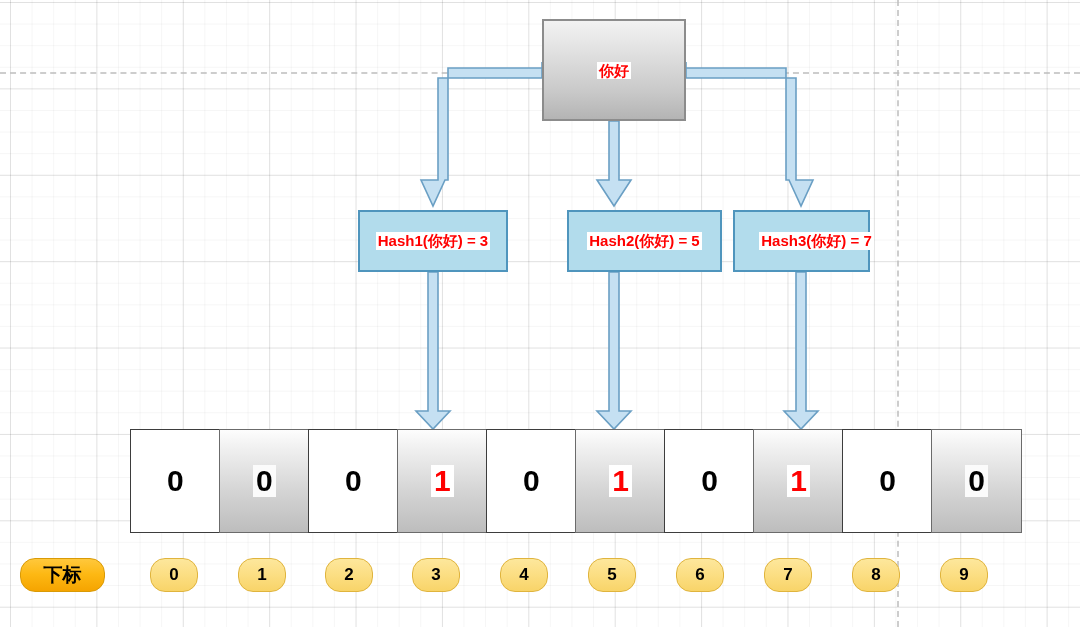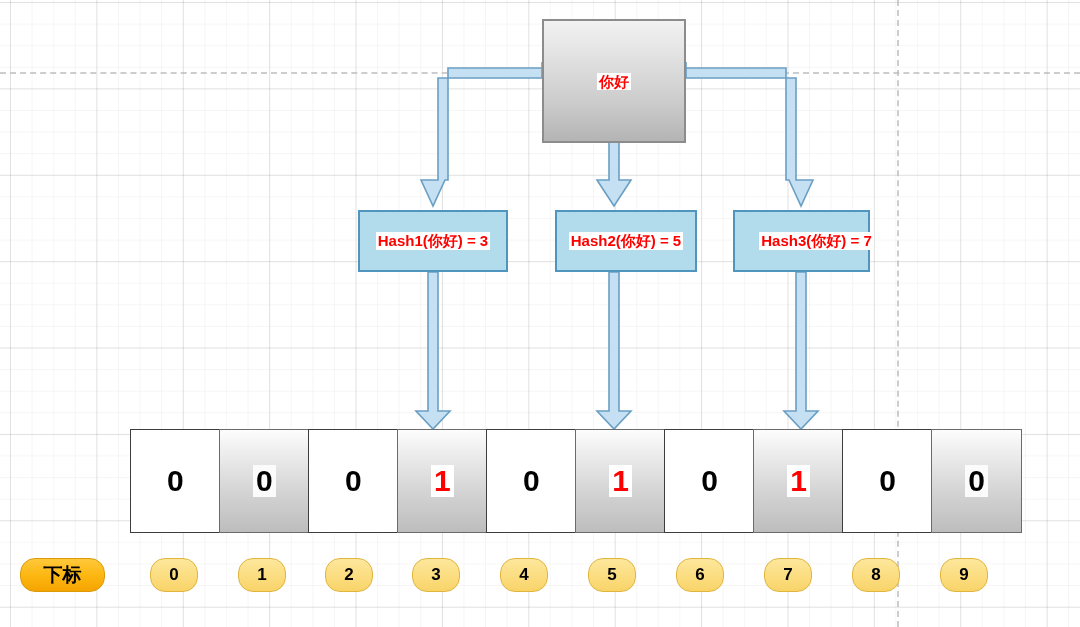--- a/index.html
+++ b/index.html
@@ -60,7 +60,7 @@
     left: 542px;
     top: 19px;
     width: 144px;
-    height: 124px;
+    height: 102px;
     background: linear-gradient(to bottom, #f2f2f2 0%, #e6e6e6 22%, #c9c9c9 72%, #b4b4b4 100%);
     border: 2px solid #8c8c8c;
     box-sizing: border-box;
==*==
### Required work
Each entry above should be printed exactly, and any picture in it left out.

### Written response
--- a/index.html
+++ b/index.html
@@ -60,7 +60,7 @@
     left: 542px;
     top: 19px;
     width: 144px;
-    height: 124px;
+    height: 102px;
     background: linear-gradient(to bottom, #f2f2f2 0%, #e6e6e6 22%, #c9c9c9 72%, #b4b4b4 100%);
     border: 2px solid #8c8c8c;
     box-sizing: border-box;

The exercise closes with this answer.